The European Court of Human Rights on Thursday struck down a legal challenge filed by a gay rights activist in the Northern Irish so-called gay cake case.
The court ruled that the complaint was inadmissible because the plaintiff, Gareth Lee, had failed to raise his European Convention of Human Rights arguments to the U.K. authorities and to use all the U.K.’s judicial pathways.
“The applicant had not invoked his Convention rights at any point in the domestic proceedings,” the ECHR judges ruled in a final decision. “Because he had failed to exhaust domestic remedies, the application was inadmissible.”
Lee, a 52-year-old British gay rights activist and member of the LGBTQ+ organization Queerspace, brought the case to the ECHR after the U.K. Supreme Court ruled that he was not discriminated against based on his sexual orientation, when a Christian-run bakery in Belfast refused to make him a cake with the slogan “Support Gay Marriage.” Lee claimed the Supreme Court “failed to give appropriate weight” to him under the European Convention of Human Rights.

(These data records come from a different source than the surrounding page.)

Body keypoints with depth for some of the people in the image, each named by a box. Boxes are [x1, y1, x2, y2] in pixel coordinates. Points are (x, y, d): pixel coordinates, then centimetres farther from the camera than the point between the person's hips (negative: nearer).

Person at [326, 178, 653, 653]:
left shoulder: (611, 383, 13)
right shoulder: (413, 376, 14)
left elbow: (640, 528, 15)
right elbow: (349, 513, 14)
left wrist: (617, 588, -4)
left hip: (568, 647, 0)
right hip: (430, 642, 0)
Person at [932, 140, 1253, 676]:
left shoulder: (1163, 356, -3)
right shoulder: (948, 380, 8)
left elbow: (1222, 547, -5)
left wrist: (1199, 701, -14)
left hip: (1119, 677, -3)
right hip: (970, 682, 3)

The row started in May 2014 when Lee ordered a £36.50 cake from the Ashers bakery with “Support Gay Marriage” and the Queerspace logo iced on it for an event held by campaigners for same-sex marriage in Northern Ireland.
The bakery owners, Daniel and Amy McArthur, who hold the religious belief that the only acceptable form of marriage is between a man and a woman, first took the order but later refused to make the cake because of the slogan “Support Gay Marriage.”
Lee launched a legal case against the owners and the bakery for sexual orientation discrimination. He won the case in a Northern Irish court but the McArthurs appealed the decision, arguing they didn’t discriminate against Lee.
The case eventually landed in the U.K. Supreme Court, which ruled in 2018 that Lee was not discriminated against as the McArthurs’ objection was “not to Mr. Lee, but to being required to promote the message on the cake.”